It remains a fact that the State is not of its own volition antagonistic to the individual. It is only through the State that individualism is possible, although it cannot be the means of making it a reality, except in certain precise conditions. We might say that in the State we have the prime mover. It is the State that has rescued the child from patriarchal domination and from family tyranny; it is the State that has freed the citizen from feudal groups and later from communal groups; it is the State that has liberated the craftsman and his master from guild tyranny. It may take too violent a course, but the action becomes vitiated only when it is merely destructive. And that is what justifies the increasing scope of its functions. This concept of the State is, then, an individualistic one, but it does not limit the State to the administration of an entirely prohibitive justice.
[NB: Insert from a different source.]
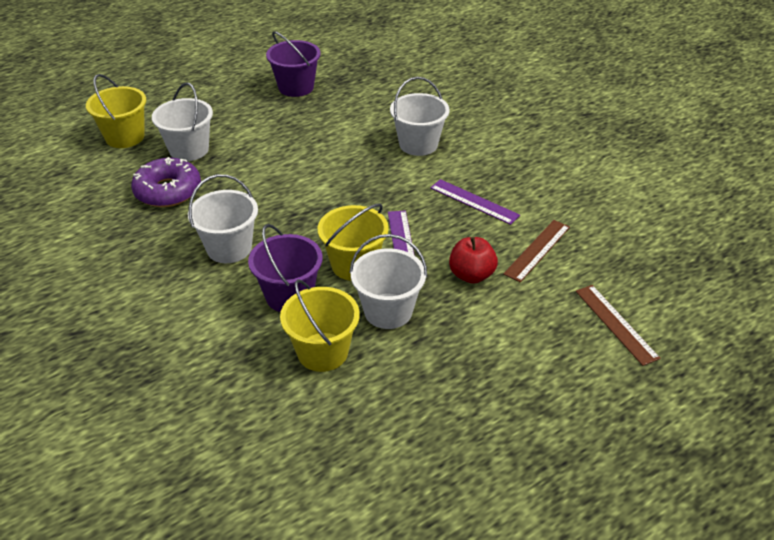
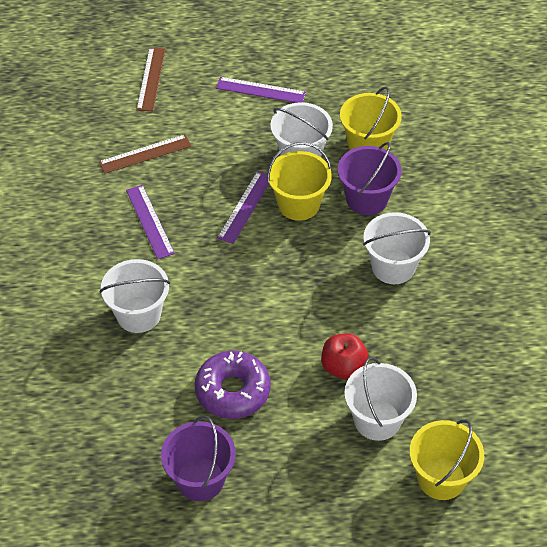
camera: 150 degrees left, 10 degrees up
purple donut [131,157,201,207] -> purple donut moved to [195,351,270,419]
red apple [449,237,498,284] -> red apple moved to [321,333,369,379]
none -> purple ruler [216,77,306,103]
And in this concept there is recognition of the right and duty of the State to play the widest possible part in all that touches collective life, without however having a mystique.1 For the purpose assigned to the State in this concept is comprehensible to individuals, just as they understand the links between the State and themselves. They may co-operate in this, fully realizing what they are about and the ultimate aim of their actions, because it is a matter that concerns themselves. They may even find themselves in opposition to that aim and thus even become instruments of the State, for it is towards making them a reality that the action of the State tends. And yet they are not (as held by the individualistic utilitarians or the school of Kant) wholes that are self-sufficing and that the State should merely respect, since it is through the State, and the State alone, that they have a moral existence.
Note
1 N.B. ‘without becoming, as it were, a mystic concept of State.’